The new JSON will look like this

{
  "ConfigVersion": 10,
  "DEVICE": [
    {
      "DeviceType": "HAILO8L",
      "RuntimeAgent": "HAILORT",
      "SupportedDeviceTypes": "HAILORT/HAILO8L"
    }
  ],
  "PRE_PROCESS": [
    {
      "InputType": "Image",
      "ImageBackend": "opencv",
      "InputPadMethod": "letterbox",
      "InputResizeMethod": "bilinear",
      "InputN": 1,
      "InputH": 640,
      "InputW": 640,
      "InputC": 3,
      "InputQuantEn": true
    }
  ],
  "MODEL_PARAMETERS": [
    {
      "ModelPath": "custom.hef"
    }
  ],
  "POST_PROCESS": [
    {
      "OutputPostprocessType": "DetectionYoloV8",
      "PythonFile": "HailoDetectionYolo.py",
      "OutputNumClasses": 1,
      "LabelsPath": "labels.json"
    }
  ]
}

Additionally, we are in the process of releasing a web-based cloud compiler tool. This tool will support the compilation of various runtimes, including Hailo, directly into the DeGirum model zoo.

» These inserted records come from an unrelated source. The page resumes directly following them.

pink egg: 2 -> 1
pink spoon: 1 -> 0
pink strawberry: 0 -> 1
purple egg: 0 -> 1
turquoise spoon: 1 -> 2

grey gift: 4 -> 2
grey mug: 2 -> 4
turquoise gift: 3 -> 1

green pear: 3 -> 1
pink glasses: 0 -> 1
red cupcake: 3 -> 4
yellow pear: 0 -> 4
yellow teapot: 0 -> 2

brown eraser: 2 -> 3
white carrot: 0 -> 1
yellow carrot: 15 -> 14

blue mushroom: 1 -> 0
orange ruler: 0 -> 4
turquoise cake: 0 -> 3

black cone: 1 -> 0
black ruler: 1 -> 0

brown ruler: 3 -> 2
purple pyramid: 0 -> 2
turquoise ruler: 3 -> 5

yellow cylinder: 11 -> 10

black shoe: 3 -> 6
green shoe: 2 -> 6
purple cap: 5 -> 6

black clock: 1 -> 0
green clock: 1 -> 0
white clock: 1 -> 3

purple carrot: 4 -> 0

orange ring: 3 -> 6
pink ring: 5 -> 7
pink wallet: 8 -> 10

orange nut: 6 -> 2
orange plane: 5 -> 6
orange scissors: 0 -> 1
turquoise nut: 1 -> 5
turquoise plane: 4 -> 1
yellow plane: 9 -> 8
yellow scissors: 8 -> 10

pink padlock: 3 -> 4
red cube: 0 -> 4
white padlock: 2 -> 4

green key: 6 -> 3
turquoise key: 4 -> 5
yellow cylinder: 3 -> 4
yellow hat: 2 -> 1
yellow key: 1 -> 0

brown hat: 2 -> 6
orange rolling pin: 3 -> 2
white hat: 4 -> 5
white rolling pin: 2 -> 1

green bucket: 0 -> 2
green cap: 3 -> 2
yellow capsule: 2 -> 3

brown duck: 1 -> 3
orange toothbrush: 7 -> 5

Let me know if this helped.

Hi @DAlexSanc

Hey guys, firstly id like to commend you all because Degirum is definetly a step in the right direction when it comes to AI deployment, simplifying the code down to a dozen lines.

Thank you for your kind words.

So i have been learning AI for a bit now, and for me the Raspberry Pi and Hailo 8L are the focus of my studies, as i have been developing a few computer vision and such apps, a few of which i am open to sharing as tutorials on here to help inspire a few more tools and projects.

We are so happy to hear that you want to share tutorials. Let us know how we can help.

I created the folder with the changes mentioned in the previous response.
model folder

Here is the cloud inference result on the image in your shared repository.

I see, i will make a note of this thank you @khatami.mehrdad for your help!